Night Watch or The Night Watch or …

Years: 1642 - 1642

Night Watch or The Night Watch or The Shooting Company of Franz Banning Cocq (Dutch: De Nachtwacht), the common name of one of the most famous works by Dutch painter Rembrandt van Rijn, may be more properly titled The Company of Frans Banning Cocq and Willem van Ruytenburch.

The painting is renowned for three elements: its colossal size (three hundred and sixty three by four hundred and thirty-seven centimeter, or eleven feet ten inches  by fourteen feet four inches), the effective use of light and shadow, and the perception of motion in what would have been, traditionally, a static military portrait.

This painting, completed in 1642, at the peak of the Dutch Golden Age, depicts the eponymous company moving out, led by Captain Frans Banning Cocq (dressed in black, with a red sash) and his lieutenant, Willem van Ruytenburch (dressed in yellow, with a white sash).

§ **COLLECTED DATA**
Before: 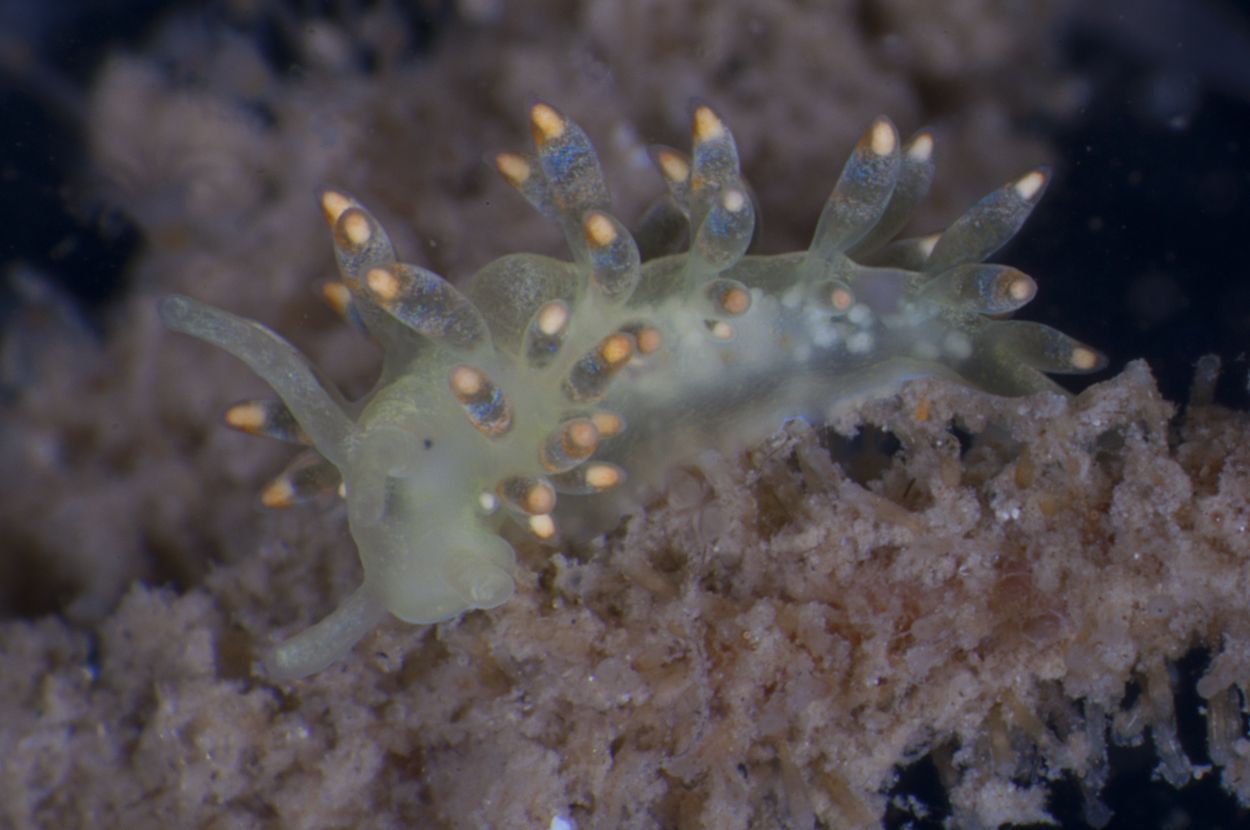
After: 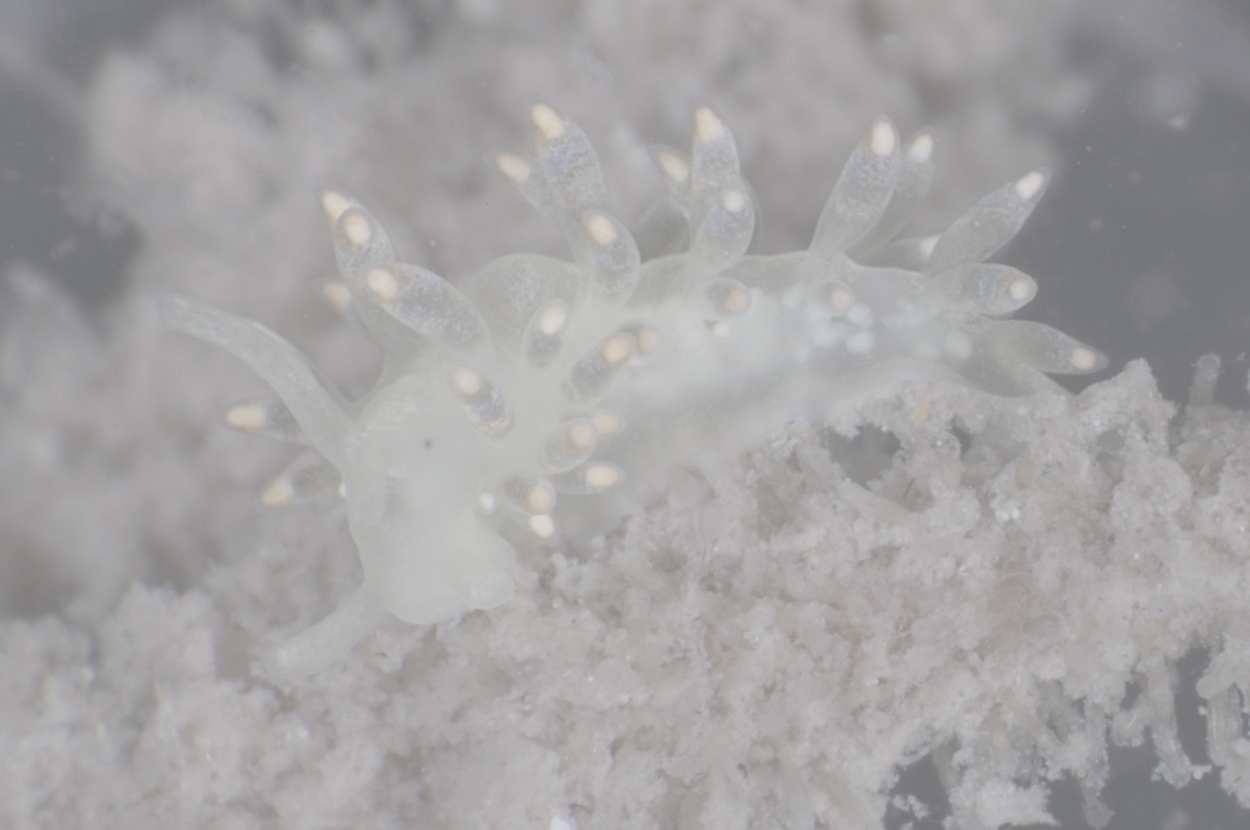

§ **REQUEST 1**
Repeat the passage on the Night Watch word for word from "Years: 1642 - 1642" to "static military portrait.".
§ **REQUEST 2**
Pick up the passage on the Night Watch after its last sentence and continue it.
The material stands apart from the passage on the Night Watch.

§ **FINAL RESULT 1**
Years: 1642 - 1642

Night Watch or The Night Watch or The Shooting Company of Franz Banning Cocq (Dutch: De Nachtwacht), the common name of one of the most famous works by Dutch painter Rembrandt van Rijn, may be more properly titled The Company of Frans Banning Cocq and Willem van Ruytenburch.

The painting is renowned for three elements: its colossal size (three hundred and sixty three by four hundred and thirty-seven centimeter, or eleven feet ten inches  by fourteen feet four inches), the effective use of light and shadow, and the perception of motion in what would have been, traditionally, a static military portrait.

§ **FINAL RESULT 2**
With effective use of sunlight and shade, Rembrandt leads the eye to the three most important characters among the crowd, the two gentlemen in the center (from whom the painting gets its original title), and the small girl in the center left background.

Behind them the company's colors are carried by the ensign, Jan Visscher Cornelissen.

The militiamen are also called Arquebusiers, after the arquebus, a sixteenth-century long-barrelled gun.

Night Watch is today on prominent display in the Rijksmuseum, Amsterdam, the Netherlands, being the most famous painting in their collection.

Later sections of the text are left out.